Sebbene io conosca a memoria i brani dei suoi album e li apprezzi, faccio comunque un po’ fatica ad identificarmi nelle storie che racconta e per questo ne apprezzo al massimo ciò che posso e lascio alla compensazione del resto le produzioni.
Questo non perché io non sia schedata o perché non senta i telegiornali e sappia dei giri di spaccio – e di conseguenza non possa capire tutto questo – ma semplicemente perché non ho mai vissuto in prima persona il dark side della vita nei quartieri di periferia. Cosa che, a differenza mia, molti dei ragazzini sotto di me avranno fatto o staranno ancora facendo.

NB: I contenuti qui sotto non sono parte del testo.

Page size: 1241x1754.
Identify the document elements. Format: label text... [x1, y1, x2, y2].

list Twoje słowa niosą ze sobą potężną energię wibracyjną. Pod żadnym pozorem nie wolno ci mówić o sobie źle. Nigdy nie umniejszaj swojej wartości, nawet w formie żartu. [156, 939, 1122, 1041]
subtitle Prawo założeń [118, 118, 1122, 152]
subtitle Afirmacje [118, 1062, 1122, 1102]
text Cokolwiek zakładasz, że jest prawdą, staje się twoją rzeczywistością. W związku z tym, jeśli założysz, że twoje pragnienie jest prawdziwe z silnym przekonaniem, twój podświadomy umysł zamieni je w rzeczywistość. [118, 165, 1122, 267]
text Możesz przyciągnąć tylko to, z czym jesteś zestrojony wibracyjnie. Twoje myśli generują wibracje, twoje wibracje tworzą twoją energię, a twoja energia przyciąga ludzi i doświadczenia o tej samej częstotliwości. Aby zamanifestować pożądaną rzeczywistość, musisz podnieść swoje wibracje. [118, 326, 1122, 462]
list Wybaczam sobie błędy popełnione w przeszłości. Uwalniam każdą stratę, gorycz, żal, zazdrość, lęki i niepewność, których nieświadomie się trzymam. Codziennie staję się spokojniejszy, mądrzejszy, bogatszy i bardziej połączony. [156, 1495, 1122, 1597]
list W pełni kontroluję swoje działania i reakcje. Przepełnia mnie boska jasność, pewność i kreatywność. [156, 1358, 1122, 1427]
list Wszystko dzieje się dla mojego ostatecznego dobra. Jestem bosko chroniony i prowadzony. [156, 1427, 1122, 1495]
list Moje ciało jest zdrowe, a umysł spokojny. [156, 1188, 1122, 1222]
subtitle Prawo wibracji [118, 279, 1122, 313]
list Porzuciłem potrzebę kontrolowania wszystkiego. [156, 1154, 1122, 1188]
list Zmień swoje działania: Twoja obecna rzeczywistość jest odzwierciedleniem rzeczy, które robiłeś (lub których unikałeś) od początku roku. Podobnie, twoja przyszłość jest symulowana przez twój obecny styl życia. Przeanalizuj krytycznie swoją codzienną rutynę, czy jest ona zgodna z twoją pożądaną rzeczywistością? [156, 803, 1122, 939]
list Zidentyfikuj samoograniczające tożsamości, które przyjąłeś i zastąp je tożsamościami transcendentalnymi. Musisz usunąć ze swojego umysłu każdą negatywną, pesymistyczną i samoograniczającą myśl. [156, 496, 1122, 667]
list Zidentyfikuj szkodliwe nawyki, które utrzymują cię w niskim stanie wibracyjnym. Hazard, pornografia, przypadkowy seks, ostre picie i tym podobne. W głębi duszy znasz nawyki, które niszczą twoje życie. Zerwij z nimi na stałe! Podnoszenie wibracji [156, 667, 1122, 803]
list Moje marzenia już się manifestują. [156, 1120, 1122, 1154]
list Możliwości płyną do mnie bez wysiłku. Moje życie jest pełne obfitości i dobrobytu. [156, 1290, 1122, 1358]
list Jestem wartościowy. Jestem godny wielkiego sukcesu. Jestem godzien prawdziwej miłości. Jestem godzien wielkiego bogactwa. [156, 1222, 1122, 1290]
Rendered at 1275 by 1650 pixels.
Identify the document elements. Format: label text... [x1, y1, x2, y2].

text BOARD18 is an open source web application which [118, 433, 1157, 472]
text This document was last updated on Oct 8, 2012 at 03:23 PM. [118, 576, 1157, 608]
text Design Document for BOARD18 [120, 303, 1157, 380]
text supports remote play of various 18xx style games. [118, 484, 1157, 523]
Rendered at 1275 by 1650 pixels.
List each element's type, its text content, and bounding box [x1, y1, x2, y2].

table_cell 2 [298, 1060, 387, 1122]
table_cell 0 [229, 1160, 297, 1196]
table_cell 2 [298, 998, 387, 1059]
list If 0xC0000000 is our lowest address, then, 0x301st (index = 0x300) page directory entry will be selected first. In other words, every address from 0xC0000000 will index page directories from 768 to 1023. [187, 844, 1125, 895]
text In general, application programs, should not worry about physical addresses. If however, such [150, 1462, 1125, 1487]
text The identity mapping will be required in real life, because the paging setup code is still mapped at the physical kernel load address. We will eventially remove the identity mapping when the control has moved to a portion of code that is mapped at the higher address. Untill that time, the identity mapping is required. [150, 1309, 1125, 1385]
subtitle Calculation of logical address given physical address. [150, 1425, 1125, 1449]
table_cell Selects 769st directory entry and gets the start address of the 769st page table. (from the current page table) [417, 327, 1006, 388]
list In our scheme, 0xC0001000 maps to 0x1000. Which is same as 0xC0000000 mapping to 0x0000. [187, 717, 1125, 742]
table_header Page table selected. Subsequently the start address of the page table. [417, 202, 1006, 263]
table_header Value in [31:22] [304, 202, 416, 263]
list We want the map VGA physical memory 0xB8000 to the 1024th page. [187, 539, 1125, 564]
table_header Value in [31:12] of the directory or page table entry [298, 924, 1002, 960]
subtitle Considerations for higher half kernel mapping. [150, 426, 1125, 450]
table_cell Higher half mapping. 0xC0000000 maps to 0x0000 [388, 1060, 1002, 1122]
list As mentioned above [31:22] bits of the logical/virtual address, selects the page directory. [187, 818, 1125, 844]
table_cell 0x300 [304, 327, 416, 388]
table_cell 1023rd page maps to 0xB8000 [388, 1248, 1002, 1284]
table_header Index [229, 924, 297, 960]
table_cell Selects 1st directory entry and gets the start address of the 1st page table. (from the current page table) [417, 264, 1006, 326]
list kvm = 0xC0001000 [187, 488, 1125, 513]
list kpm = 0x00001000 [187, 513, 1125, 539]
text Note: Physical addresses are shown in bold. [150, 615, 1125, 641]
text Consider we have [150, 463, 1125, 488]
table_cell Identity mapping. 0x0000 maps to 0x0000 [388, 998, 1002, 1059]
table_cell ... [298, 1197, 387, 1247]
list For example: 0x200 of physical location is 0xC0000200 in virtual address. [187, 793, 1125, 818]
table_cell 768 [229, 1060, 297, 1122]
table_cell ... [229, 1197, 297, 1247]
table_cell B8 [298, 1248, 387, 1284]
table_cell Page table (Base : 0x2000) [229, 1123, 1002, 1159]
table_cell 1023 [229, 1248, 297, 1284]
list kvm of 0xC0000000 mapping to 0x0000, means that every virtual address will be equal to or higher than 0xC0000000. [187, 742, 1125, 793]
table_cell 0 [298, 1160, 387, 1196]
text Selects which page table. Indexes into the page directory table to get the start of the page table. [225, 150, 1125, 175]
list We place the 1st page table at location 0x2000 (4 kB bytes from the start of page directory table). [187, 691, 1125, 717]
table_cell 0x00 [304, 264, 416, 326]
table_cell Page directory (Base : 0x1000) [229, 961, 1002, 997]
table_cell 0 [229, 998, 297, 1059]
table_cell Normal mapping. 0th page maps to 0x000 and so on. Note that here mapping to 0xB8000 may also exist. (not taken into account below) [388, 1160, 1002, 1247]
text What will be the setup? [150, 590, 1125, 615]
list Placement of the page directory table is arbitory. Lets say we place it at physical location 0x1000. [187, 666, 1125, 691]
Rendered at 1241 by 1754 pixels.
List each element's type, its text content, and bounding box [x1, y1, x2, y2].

La mia mancata conoscenza della strada però non mi fa gridare allo scandalo e all’indignazione per una criminalità ostentata nelle sue liriche e spesso giudicata poco credibile dai molti. Non è che per poter parlare di ciò che non va bisogna per forza essere o fare ciò che non va – e sarebbe bello farlo sapere anche a coloro che ritengono che Sfera “pisci fuori dal vaso” nel non toccare piano certi argomenti.
Ma tanto sti cazzi davvero, “fanno a gara per dire la loro come se poi servisse a qualcosa“. Bandana e denti d’oro e si tira dritto a fare i soldi.
A un’ora e qualcosa dall’inizio dello show, l’hype si può dire sia rimasto ad un livello alto e costante con picchi assoluti di euforia per le hit più famose. Sfera non sarà di certo uno showman, sia per l’età che per la ancora poca oggettiva esperienza sul palco, ma una sobria presenza scenica e coerente con il fascino del personaggio gli va riconosciuta di diritto. A volte è gratificante anche il solo fatto di sapere che è la tua musica nuda e cruda a tirare più del balletto o della scenografia.
Ecco che il cerchio infine si chiude sulle note della C di Ciny e del ciao di Sfera e si torna tutti a casa con il borsello carico di IG stories e i padri un po’ più felici.